• _DIRECTIONS FOR THIS TASK_
From the line containing "<!-- marked area -->" to the last line of the records, please reproduce every line exactly and nothing more.

• _SUPPLIED ENTRIES_
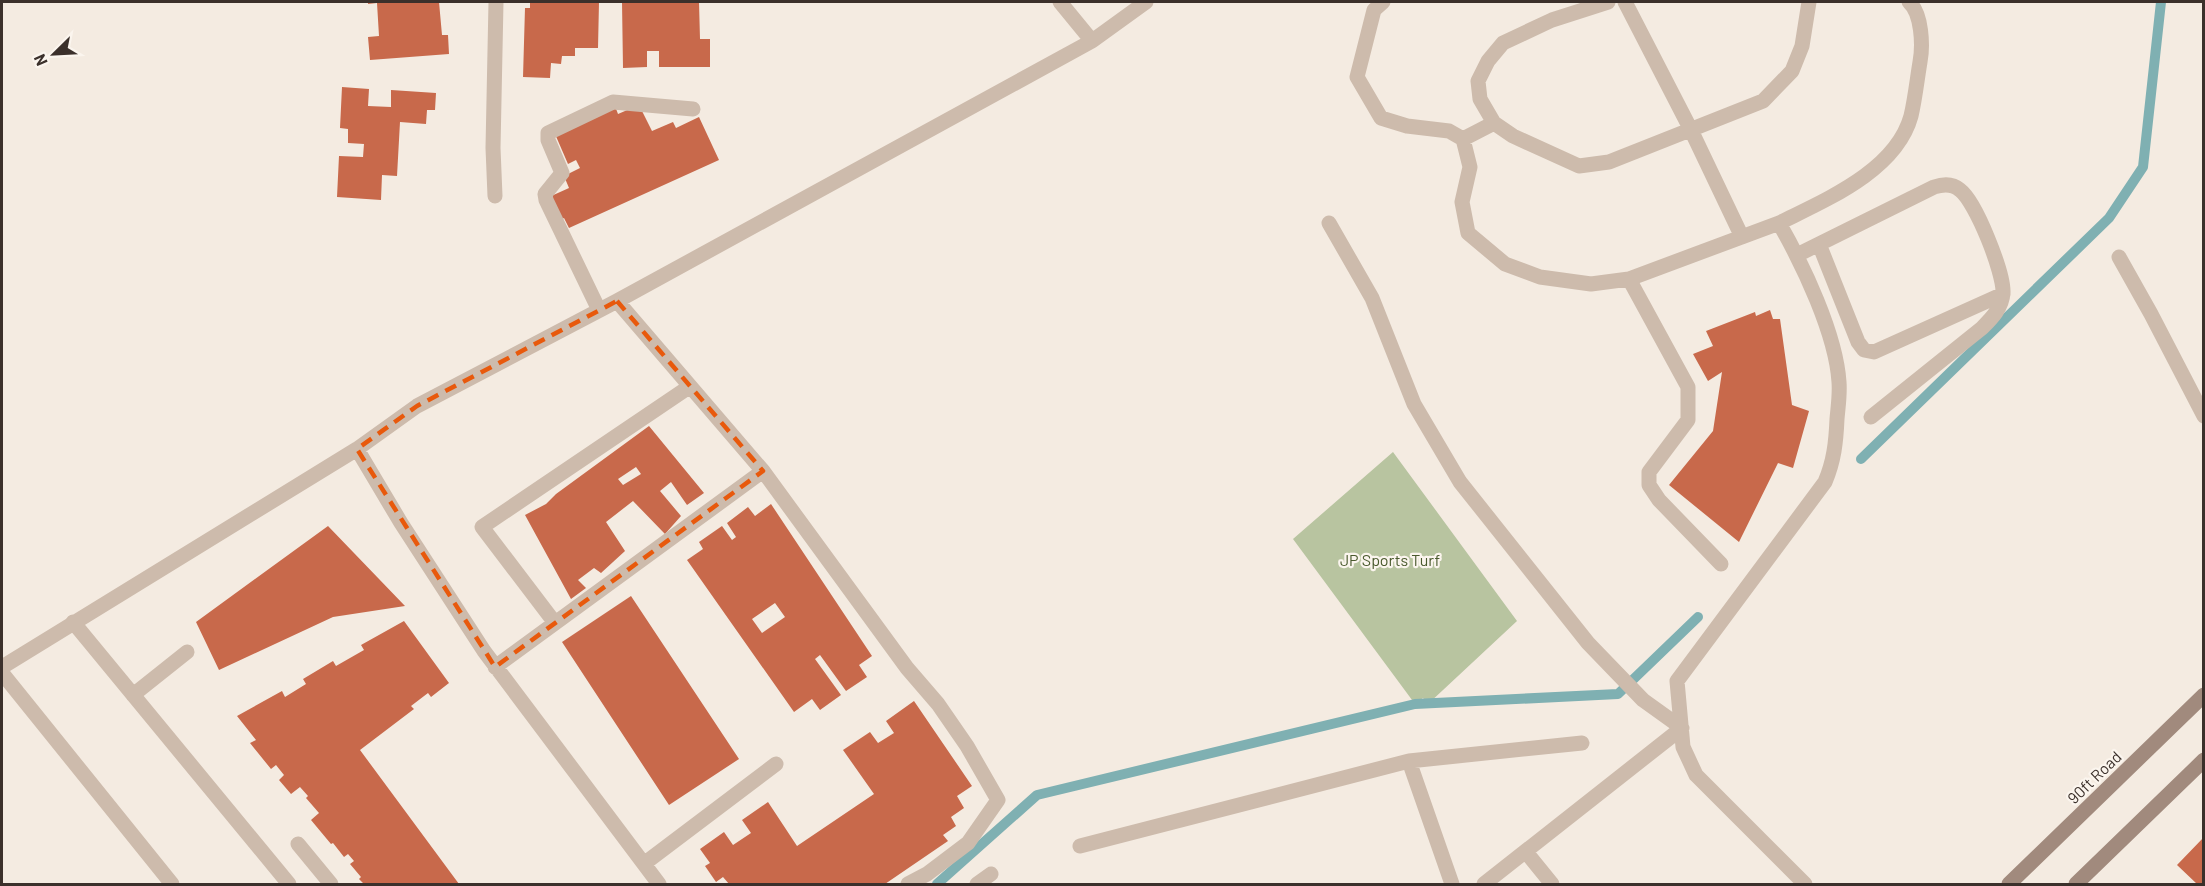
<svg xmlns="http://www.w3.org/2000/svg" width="2205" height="886" viewBox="0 0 2205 886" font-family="Barlow,sans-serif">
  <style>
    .green { fill: #b8c4a0 }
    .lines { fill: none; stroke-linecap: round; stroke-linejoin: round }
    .stream { stroke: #7fb0b2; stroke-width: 10 }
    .building { fill: #c8694b; fill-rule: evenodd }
    .service { stroke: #cdbbac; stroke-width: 15 }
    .minor { stroke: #cdbbac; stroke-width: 15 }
    .secondary { stroke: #a18a7d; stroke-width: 15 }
    .marked { fill: none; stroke: #e8590c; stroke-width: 4.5; stroke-dasharray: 12 8; stroke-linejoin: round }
    .labels { text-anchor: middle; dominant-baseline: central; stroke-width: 4.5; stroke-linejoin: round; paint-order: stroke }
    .park-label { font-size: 16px; fill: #4a5a2e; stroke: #fbf5ee }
    .street-label { font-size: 16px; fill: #3b302b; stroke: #fbf5ee }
  </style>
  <rect width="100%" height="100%" fill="#f4ebe1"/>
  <!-- green -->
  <path class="green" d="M 1393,452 L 1517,621 L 1428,704 L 1423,698 L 1415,704 L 1293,539 Z"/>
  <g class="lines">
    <!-- stream -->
    <path class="stream" d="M 1861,459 L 2109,218 L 2143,167 L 2161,2
      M 937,884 L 1037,795 L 1415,704 L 1618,694 L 1698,617"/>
  </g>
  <!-- building -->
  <path class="building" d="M 368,2 L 439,2 L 442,35 L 448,35 L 449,54 L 370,60 L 368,37 L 379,36 L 377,3 L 368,4 Z
    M 530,2 L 599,2 L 598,48 L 575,48 L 575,56 L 562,56 L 561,64 L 551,63 L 550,78 L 523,77 L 525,8 L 530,8 Z
    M 622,2 L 699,2 L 700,39 L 710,39 L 710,67 L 659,67 L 659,51 L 647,51 L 647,67 L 623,68 Z
    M 342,87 L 369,89 L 368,106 L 391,107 L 391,90 L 436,93 L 435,110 L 427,110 L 426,124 L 400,122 L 397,176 L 382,175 L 381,200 L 337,197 L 339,156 L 363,157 L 364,144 L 348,143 L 348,129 L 340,128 Z
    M 639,105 L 652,131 L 673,122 L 676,128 L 699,117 L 719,160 L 569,228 L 564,218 L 560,220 L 549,197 L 569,188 L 564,176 L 580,168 L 576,160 L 568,164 L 555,134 L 615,106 L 618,114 Z
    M 1770,310 L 1773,319 L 1780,319 L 1792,405 L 1809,411 L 1793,468 L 1778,463 L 1739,542 L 1669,485 L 1713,431 L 1722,372 L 1708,381 L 1693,354 L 1713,346 L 1706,331 L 1755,312 L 1756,316 Z
    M 649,426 L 704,493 L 687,505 L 671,482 L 660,491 L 681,516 L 665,534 L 633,501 L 606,522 L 625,551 L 601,573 L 594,568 L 578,580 L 586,588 L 571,599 L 525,515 L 546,504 L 556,494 ZM 636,467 L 641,474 L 623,485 L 618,479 Z
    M 771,504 L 872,656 L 859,665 L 867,677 L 846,691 L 820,655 L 815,659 L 841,695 L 820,710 L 812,699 L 794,712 L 687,560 L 703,549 L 699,542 L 722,526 L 732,540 L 736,537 L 727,523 L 748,507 L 755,516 ZM 775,603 L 785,617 L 762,633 L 752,619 Z
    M 328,526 L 405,606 L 333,617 L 219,670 L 196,622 Z
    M 631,596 L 739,759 L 669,805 L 562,642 Z
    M 404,621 L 449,683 L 431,697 L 428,693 L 411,706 L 414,709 L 360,750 L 459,884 L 364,884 L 359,879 L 361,877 L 350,864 L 354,861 L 348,854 L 344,857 L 333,843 L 331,844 L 311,820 L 319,813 L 306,798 L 308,796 L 300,787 L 291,794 L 279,780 L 284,775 L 276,765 L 271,769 L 250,743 L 256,740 L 237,716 L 282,691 L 285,697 L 306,684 L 303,679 L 333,661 L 336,666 L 364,650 L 361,645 Z
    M 914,701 L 972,786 L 957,796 L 964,808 L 951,817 L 956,826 L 943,835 L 948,841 L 885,884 L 729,884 L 723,877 L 716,882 L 705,866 L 710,863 L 700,849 L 724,832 L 733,845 L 751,833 L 742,820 L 768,802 L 797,846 L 874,794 L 843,750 L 870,732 L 878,743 L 894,733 L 886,721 Z
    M 2204,837 L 2204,884 L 2197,884 L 2177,865 Z"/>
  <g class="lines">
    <!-- service -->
    <path class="service" d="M 298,844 L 331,884
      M 977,884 L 991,874"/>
    <!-- minor -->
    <path class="minor" d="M 1383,2 L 1374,10 L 1357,77 L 1381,118 L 1407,126 L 1449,131 L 1463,139 L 1470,167 L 1462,202 L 1468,233 L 1505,264 L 1540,277 L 1591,284 L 1629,279 L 1779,223 C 1803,265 1836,334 1839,382 C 1840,395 1838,407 1837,419 C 1836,442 1834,461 1825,482 L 1677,681 L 1683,747 L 1696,775 L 1805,884
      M 1608,2 L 1552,20 L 1503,43 L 1488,61 L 1478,81 L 1480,99 L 1494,123 L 1513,136 L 1579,166 L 1609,162 L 1763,101 L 1792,71 L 1802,46 L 1809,2
      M 1625,2 L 1691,130 L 1742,237
      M 1092,41 L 1146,2
      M 1463,139 L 1494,123
      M 495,196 L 493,148 L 496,2
      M 1329,223 L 1372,298 L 1414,404 L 1460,482 L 1588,643 L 1643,700 L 1682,728 L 1484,884
      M 1779,223 C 1825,200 1896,171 1911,116 C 1915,99 1917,80 1920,62 C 1923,46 1922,13 1909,2
      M 1819,244 L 1858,342 L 1864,350 L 1874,352 L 2003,294
      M 1797,255 L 1934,187 C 1943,184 1952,183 1960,190 C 1976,202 2004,273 2003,293 C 2002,308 1992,318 1982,328 L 1871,417
      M 2119,257 L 2151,314 L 2204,416
      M 1629,279 L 1688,387 L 1688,420 L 1649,472 L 1649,485 L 1659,500 L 1721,564
      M 617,301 L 763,471 L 907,668 L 938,704 L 967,746 L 998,800 L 968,843 L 927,874 L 908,884
      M 599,310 L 546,200 L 545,194 L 562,173 L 548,140 L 548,133 L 613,102 L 693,109
      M 357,449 L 401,523 L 484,651 L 659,884
      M 73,622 L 289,884
      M 555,623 L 482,527 L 689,387
      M 2,667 L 357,449 L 417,406 L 617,301 L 1092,41 L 1060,2
      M 495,667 L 763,471
      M 2,673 L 172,884
      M 133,695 L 187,652
      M 1409,761 L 1582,743
      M 1080,846 L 1409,761 L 1452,884
      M 1526,852 L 1552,884
      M 645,863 L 776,764"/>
    <!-- secondary -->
    <path class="secondary" d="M 2009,884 L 2204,695
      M 2076,884 L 2204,760"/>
  </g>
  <!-- marked area -->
  <path class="marked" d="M 617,301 L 763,471 L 495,667 L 357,449 L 417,406 Z"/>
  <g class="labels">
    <!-- park labels -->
    <g class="park-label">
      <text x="1390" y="559">JP Sports Turf</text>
    </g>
    <!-- street labels -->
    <g class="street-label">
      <text transform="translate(2094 777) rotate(-44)">90ft Road</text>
    </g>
  </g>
  <!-- border -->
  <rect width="2205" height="886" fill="none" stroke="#3b302b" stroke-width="6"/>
  <!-- north arrow -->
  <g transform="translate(54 54) rotate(246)" stroke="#fbf5ee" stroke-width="4.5" paint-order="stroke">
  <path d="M0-4.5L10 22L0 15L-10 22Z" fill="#3b302b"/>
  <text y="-9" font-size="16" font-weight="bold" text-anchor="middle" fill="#3b302b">N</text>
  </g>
</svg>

• _SOLUTION TO THE PROBLEM_
  <!-- marked area -->
  <path class="marked" d="M 617,301 L 763,471 L 495,667 L 357,449 L 417,406 Z"/>
  <g class="labels">
    <!-- park labels -->
    <g class="park-label">
      <text x="1390" y="559">JP Sports Turf</text>
    </g>
    <!-- street labels -->
    <g class="street-label">
      <text transform="translate(2094 777) rotate(-44)">90ft Road</text>
    </g>
  </g>
  <!-- border -->
  <rect width="2205" height="886" fill="none" stroke="#3b302b" stroke-width="6"/>
  <!-- north arrow -->
  <g transform="translate(54 54) rotate(246)" stroke="#fbf5ee" stroke-width="4.5" paint-order="stroke">
  <path d="M0-4.5L10 22L0 15L-10 22Z" fill="#3b302b"/>
  <text y="-9" font-size="16" font-weight="bold" text-anchor="middle" fill="#3b302b">N</text>
  </g>
</svg>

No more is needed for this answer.